→ **INPUT FOR THIS TASK**
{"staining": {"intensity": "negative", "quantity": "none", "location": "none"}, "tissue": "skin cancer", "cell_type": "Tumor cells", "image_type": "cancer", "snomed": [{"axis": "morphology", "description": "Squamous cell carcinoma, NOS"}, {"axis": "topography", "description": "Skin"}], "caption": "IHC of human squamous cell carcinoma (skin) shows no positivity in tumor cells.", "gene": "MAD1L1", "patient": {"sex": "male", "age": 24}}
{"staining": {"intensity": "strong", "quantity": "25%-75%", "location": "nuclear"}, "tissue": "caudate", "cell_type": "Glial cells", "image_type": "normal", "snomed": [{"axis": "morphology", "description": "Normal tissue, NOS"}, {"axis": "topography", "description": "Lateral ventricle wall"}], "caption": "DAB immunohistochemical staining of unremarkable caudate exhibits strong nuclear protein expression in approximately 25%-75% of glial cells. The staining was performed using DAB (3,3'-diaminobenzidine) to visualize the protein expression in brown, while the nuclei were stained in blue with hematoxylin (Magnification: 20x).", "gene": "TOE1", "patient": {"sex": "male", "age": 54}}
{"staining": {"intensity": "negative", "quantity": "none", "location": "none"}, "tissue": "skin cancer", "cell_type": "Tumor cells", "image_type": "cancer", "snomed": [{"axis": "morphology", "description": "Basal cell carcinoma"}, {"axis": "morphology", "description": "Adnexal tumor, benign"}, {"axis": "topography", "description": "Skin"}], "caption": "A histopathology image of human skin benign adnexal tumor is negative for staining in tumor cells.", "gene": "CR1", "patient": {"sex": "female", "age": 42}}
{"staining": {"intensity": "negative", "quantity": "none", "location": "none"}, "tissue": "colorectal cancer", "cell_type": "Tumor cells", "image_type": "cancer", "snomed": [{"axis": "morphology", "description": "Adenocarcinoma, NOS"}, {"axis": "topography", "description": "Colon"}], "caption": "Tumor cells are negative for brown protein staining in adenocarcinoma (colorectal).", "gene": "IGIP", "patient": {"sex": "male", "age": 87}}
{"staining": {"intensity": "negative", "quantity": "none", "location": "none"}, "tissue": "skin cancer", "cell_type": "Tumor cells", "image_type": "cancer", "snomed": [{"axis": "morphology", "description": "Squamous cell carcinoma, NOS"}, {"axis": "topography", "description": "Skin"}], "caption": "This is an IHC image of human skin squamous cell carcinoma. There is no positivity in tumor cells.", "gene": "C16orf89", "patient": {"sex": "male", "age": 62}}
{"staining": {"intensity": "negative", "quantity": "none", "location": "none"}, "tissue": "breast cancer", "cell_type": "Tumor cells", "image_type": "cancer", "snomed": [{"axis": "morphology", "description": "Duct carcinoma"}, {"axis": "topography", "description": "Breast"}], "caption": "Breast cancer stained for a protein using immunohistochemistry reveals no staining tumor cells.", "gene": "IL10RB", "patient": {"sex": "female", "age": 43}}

→ **YOUR TASK**
A full, exact copy of the entries is required. Return it.

→ **RESPONSE AREA**
{"staining": {"intensity": "negative", "quantity": "none", "location": "none"}, "tissue": "skin cancer", "cell_type": "Tumor cells", "image_type": "cancer", "snomed": [{"axis": "morphology", "description": "Squamous cell carcinoma, NOS"}, {"axis": "topography", "description": "Skin"}], "caption": "IHC of human squamous cell carcinoma (skin) shows no positivity in tumor cells.", "gene": "MAD1L1", "patient": {"sex": "male", "age": 24}}
{"staining": {"intensity": "strong", "quantity": "25%-75%", "location": "nuclear"}, "tissue": "caudate", "cell_type": "Glial cells", "image_type": "normal", "snomed": [{"axis": "morphology", "description": "Normal tissue, NOS"}, {"axis": "topography", "description": "Lateral ventricle wall"}], "caption": "DAB immunohistochemical staining of unremarkable caudate exhibits strong nuclear protein expression in approximately 25%-75% of glial cells. The staining was performed using DAB (3,3'-diaminobenzidine) to visualize the protein expression in brown, while the nuclei were stained in blue with hematoxylin (Magnification: 20x).", "gene": "TOE1", "patient": {"sex": "male", "age": 54}}
{"staining": {"intensity": "negative", "quantity": "none", "location": "none"}, "tissue": "skin cancer", "cell_type": "Tumor cells", "image_type": "cancer", "snomed": [{"axis": "morphology", "description": "Basal cell carcinoma"}, {"axis": "morphology", "description": "Adnexal tumor, benign"}, {"axis": "topography", "description": "Skin"}], "caption": "A histopathology image of human skin benign adnexal tumor is negative for staining in tumor cells.", "gene": "CR1", "patient": {"sex": "female", "age": 42}}
{"staining": {"intensity": "negative", "quantity": "none", "location": "none"}, "tissue": "colorectal cancer", "cell_type": "Tumor cells", "image_type": "cancer", "snomed": [{"axis": "morphology", "description": "Adenocarcinoma, NOS"}, {"axis": "topography", "description": "Colon"}], "caption": "Tumor cells are negative for brown protein staining in adenocarcinoma (colorectal).", "gene": "IGIP", "patient": {"sex": "male", "age": 87}}
{"staining": {"intensity": "negative", "quantity": "none", "location": "none"}, "tissue": "skin cancer", "cell_type": "Tumor cells", "image_type": "cancer", "snomed": [{"axis": "morphology", "description": "Squamous cell carcinoma, NOS"}, {"axis": "topography", "description": "Skin"}], "caption": "This is an IHC image of human skin squamous cell carcinoma. There is no positivity in tumor cells.", "gene": "C16orf89", "patient": {"sex": "male", "age": 62}}
{"staining": {"intensity": "negative", "quantity": "none", "location": "none"}, "tissue": "breast cancer", "cell_type": "Tumor cells", "image_type": "cancer", "snomed": [{"axis": "morphology", "description": "Duct carcinoma"}, {"axis": "topography", "description": "Breast"}], "caption": "Breast cancer stained for a protein using immunohistochemistry reveals no staining tumor cells.", "gene": "IL10RB", "patient": {"sex": "female", "age": 43}}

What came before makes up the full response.